Text excerpt =>

A cache test with a suggested name

The external interface is defined in IExpiringHashTable<K, V>, which is implemented by SpikeExpiringHashTable<K, V> as a first cut. It makes certain performance/memory tradeoffs, so it should be hidden behind an interface for ease of swapping implementations. If we were feeling fancy, we could create a factory where you passed in your use case via some paramaters and it returned the best implementation for your case.

Functional requirements

Please see test suite which exercises and provides examples for all functional requirements. From a performance perspective, it also generates random test data and runs benchmarks to ensure we meet our performance goals.

Tradeoffs in performance/memory usage

The implemenation that I've chosen is very lazy, and uses extra space. I preallocate a hash table the maximum size that we know it can grow to. What this ensures is that we will never have to hold up a read on one thread while another thread is adding and causing an expensive rehash. Probably, rehashes would not have impacted our 99% under 5ms requirement, but with this implementation it ceratinly will not.

Listed entries =>
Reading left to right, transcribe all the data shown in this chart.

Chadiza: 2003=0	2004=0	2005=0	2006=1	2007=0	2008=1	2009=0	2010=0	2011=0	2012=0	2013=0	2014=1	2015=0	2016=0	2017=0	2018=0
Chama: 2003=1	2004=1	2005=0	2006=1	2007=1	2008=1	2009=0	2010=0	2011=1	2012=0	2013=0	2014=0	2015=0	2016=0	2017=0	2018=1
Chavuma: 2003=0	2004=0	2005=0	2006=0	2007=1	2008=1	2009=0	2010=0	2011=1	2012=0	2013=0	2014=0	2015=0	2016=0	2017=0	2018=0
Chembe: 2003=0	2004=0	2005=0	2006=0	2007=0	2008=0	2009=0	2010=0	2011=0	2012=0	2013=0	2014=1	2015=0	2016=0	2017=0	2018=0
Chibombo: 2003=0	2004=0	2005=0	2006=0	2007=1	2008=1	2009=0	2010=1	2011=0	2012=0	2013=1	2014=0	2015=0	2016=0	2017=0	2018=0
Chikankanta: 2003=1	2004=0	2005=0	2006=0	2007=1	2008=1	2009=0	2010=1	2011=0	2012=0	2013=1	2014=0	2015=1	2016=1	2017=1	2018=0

What the task requires => Reproduce the hash table text word for word from "Tradeoffs in performance/memory" to "ceratinly will not.". The material is separate from the hash table text.

Your solution =>
Tradeoffs in performance/memory usage

The implemenation that I've chosen is very lazy, and uses extra space. I preallocate a hash table the maximum size that we know it can grow to. What this ensures is that we will never have to hold up a read on one thread while another thread is adding and causing an expensive rehash. Probably, rehashes would not have impacted our 99% under 5ms requirement, but with this implementation it ceratinly will not.